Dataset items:
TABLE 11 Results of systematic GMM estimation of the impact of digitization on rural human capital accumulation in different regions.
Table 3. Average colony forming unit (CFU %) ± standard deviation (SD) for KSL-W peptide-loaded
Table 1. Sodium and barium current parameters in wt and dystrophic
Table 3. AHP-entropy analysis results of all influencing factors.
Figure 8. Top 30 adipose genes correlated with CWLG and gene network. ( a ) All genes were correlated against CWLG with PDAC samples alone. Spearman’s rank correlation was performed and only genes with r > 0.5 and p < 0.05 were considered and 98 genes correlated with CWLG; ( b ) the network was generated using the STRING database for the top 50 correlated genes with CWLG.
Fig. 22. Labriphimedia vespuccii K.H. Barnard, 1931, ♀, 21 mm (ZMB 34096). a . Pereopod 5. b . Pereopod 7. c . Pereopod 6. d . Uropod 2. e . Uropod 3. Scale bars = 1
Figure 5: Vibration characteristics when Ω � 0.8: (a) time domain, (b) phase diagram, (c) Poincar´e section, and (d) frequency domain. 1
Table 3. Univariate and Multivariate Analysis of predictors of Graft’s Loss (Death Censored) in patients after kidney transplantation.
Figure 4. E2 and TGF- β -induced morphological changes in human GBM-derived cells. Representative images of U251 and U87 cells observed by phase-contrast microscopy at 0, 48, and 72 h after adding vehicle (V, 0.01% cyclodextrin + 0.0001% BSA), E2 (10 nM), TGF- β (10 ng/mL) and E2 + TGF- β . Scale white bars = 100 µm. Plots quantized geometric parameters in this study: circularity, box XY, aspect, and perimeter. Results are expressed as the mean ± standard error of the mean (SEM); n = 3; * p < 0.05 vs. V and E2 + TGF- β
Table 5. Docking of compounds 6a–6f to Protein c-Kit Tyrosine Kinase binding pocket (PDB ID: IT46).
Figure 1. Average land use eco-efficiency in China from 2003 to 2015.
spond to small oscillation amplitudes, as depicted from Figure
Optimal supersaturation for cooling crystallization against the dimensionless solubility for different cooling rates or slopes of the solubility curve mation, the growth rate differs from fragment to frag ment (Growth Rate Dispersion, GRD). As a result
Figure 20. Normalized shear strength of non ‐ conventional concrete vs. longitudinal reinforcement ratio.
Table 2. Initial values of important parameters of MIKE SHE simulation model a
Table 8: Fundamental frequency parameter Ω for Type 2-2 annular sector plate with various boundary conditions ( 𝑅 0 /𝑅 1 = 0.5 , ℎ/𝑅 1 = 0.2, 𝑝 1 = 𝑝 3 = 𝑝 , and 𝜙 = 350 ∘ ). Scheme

§ **WORK ORDER**: Copy nothing beyond the line containing "Table 3. AHP-entropy". Transcribe exactly from the first line of the entries down to that line, inclusive.

§ **ANSWER BELOW**:
TABLE 11 Results of systematic GMM estimation of the impact of digitization on rural human capital accumulation in different regions.
Table 3. Average colony forming unit (CFU %) ± standard deviation (SD) for KSL-W peptide-loaded
Table 1. Sodium and barium current parameters in wt and dystrophic
Table 3. AHP-entropy analysis results of all influencing factors.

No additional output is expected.